The young officer, Ezer Weizman, rose to become chief of operations of the general staff of the Israel Defense Forces and designed the pre-emptive strikes that crippled the armed forces of Egypt, Jordan and Syria in the first hours of the Six Day War of 1967. He was later the source of the story that the chief of the general staff, Yitzhak Rabin, had suffered a mental collapse just before that war under the pressures of planning it. Mr. Rabin never forgave him.
As a hawk who believed in annexing the West Bank, and who was passed over for chief of staff, General Weizman entered politics, put forward by Menachem Begin to be minister of transport in Prime Minister Golda Meier's national unity government of 1969. He had reached the top of Israeli public affairs in military rather than political life. He drifted almost out of politics, then back in to manage Mr. Begin's Likud coalition to victory in the 1977 election, becoming defense minister.

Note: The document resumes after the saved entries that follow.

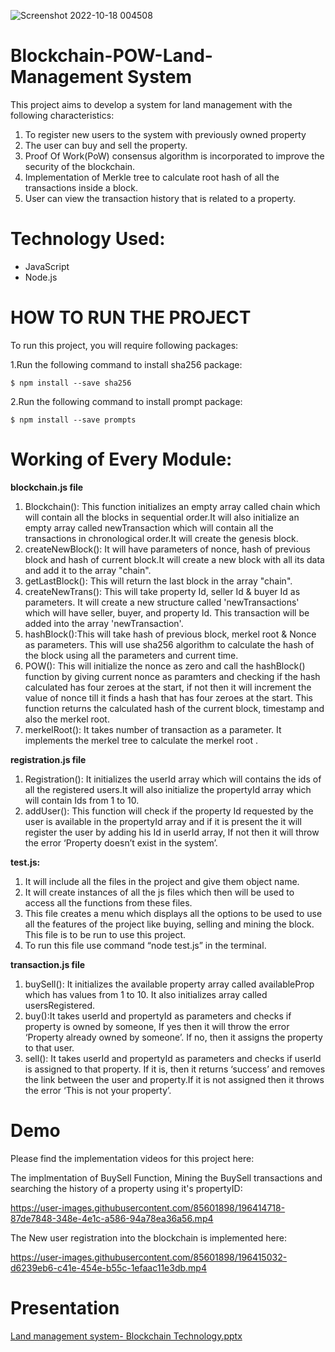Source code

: ![Screenshot 2022-10-18 004508](https://user-images.githubusercontent.com/70815270/196263132-61354179-6f61-41fe-af76-dd2312a1fc54.png)
# Blockchain-POW-Land-Management System
This project aims to develop a system for land management with the following characteristics:
1. To register new users to the system with previously owned property
2. The user can buy and sell the property.
3. Proof Of Work(PoW) consensus algorithm is incorporated to improve the security of the blockchain.
4. Implementation of Merkle tree to calculate root hash of all the transactions inside a block.
5. User can view the transaction history that is related to a property.

# Technology Used: 
- JavaScript
- Node.js

# HOW TO RUN THE PROJECT
To run this project, you will require following packages:

1.Run the following command to install sha256 package:
```
$ npm install --save sha256
```

2.Run the following command to install prompt package:
```
$ npm install --save prompts
```

# Working of Every Module:

**blockchain.js file**
1. Blockchain(): This function initializes an empty array called chain which will contain all the blocks in sequential order.It will also initialize an empty array called newTransaction which will contain all the transactions in chronological order.It will create the genesis block.
2. createNewBlock(): It will have parameters of nonce, hash of previous block and hash of current block.It will create a new block with all its data and add it to the array "chain".
3. getLastBlock(): This will return the last block in the array "chain".
4. createNewTrans(): This will take property Id, seller Id & buyer Id as parameters. It will create a new structure called 'newTransactions' which will have seller, buyer, and property Id. This transaction will be added into the array 'newTransaction'.
5. hashBlock():This will take hash of previous block, merkel root & Nonce as parameters. This will use sha256 algorithm to calculate the hash of the block using all the parameters and current time. 
6. POW(): This will initialize the nonce as zero and call the hashBlock() function by giving current nonce as paramters and checking if the hash calculated has four zeroes at the start, if not then it will increment the value of nonce till it finds a hash that has four zeroes at the start. This function returns the calculated hash of the current block, timestamp and also the merkel root.
7. merkelRoot(): It takes number of transaction as a parameter. It implements the merkel tree to calculate the merkel root .

**registration.js file**
1. Registration(): It initializes the userId array which will contains the ids of all the registered users.It will also initialize the propertyId array which will contain Ids from 1 to 10.
2. addUser(): This function will check if the property Id requested by the user is available in the propertyId array and if it is present the it will register the user by adding his Id in userId array, If not then it will throw the error ‘Property doesn’t exist in the system’.

**test.js:**
1. It will include all the files in the project and give them object name.
2. It will create instances of all the js files which then will be used to access all the functions from these files. 
3. This file creates a menu which displays all the options to be used to use all the features of the project like buying, selling and mining the block. This file is to be run to use this project.
4. To run this file use command “node test.js” in the terminal.

**transaction.js file**
1.	buySell(): It initializes the available property array called availableProp which has values from 1 to 10. It also initializes array called usersRegistered.
2.	buy():It takes userId and propertyId as parameters and checks if property is owned by someone, If yes then it will throw the error ‘Property already owned by someone’. If no, then it assigns the property to that user.
3. sell(): It takes userId and propertyId as parameters and checks if userId is assigned to that property. If it is, then it returns ‘success’  and removes the link between the user and property.If it is not assigned then it throws the error ‘This is not your property’.




# Demo
Please find the implementation videos for this project here:

The implmentation of BuySell Function, Mining the BuySell transactions and searching the history of a property using it's propertyID:

https://user-images.githubusercontent.com/85601898/196414718-87de7848-348e-4e1c-a586-94a78ea36a56.mp4

The New user registration into the blockchain is implemented here:

https://user-images.githubusercontent.com/85601898/196415032-d6239eb6-c41e-454e-b55c-1efaac11e3db.mp4


# Presentation
[Land management system- Blockchain Technology.pptx](https://github.com/SgMahawar/Land_Management_System/files/9813486/Land.management.system-.Blockchain.Technology.pptx)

And so the architect of the first victory in the Sinai became the architect of its permanent evacuation, the key figure along with President Jimmy Carter in hatching the 1978 agreement at Camp David between Mr. Begin and Egypt's Anwar Sadat. A general himself, President Sadat considered General Weizman his favorite Israeli.
As a military man, General Weizman always knew that wars are meant to lead to peace. He was sufficiently confident in Israel's strength to seek talks with anyone, to make accommodations. He drifted from Likud to Labor. He was forced out of a unity government in 1989, suspected of illegal contacts with the Palestine Liberation Organization.
This is the man who at 68 has been brought back to public life, elected by the Knesset to be president of Israel. Comfortable in hawkish credentials, he is one of Israel's most belligerent doves. The president of Israel is supposed to be above the battle, nonpartisan, symbolic. Don't count on it. How he will get on with Prime Minister Rabin remains questionable. But Ezer Weizman will work for peace. And that's why he was given this job.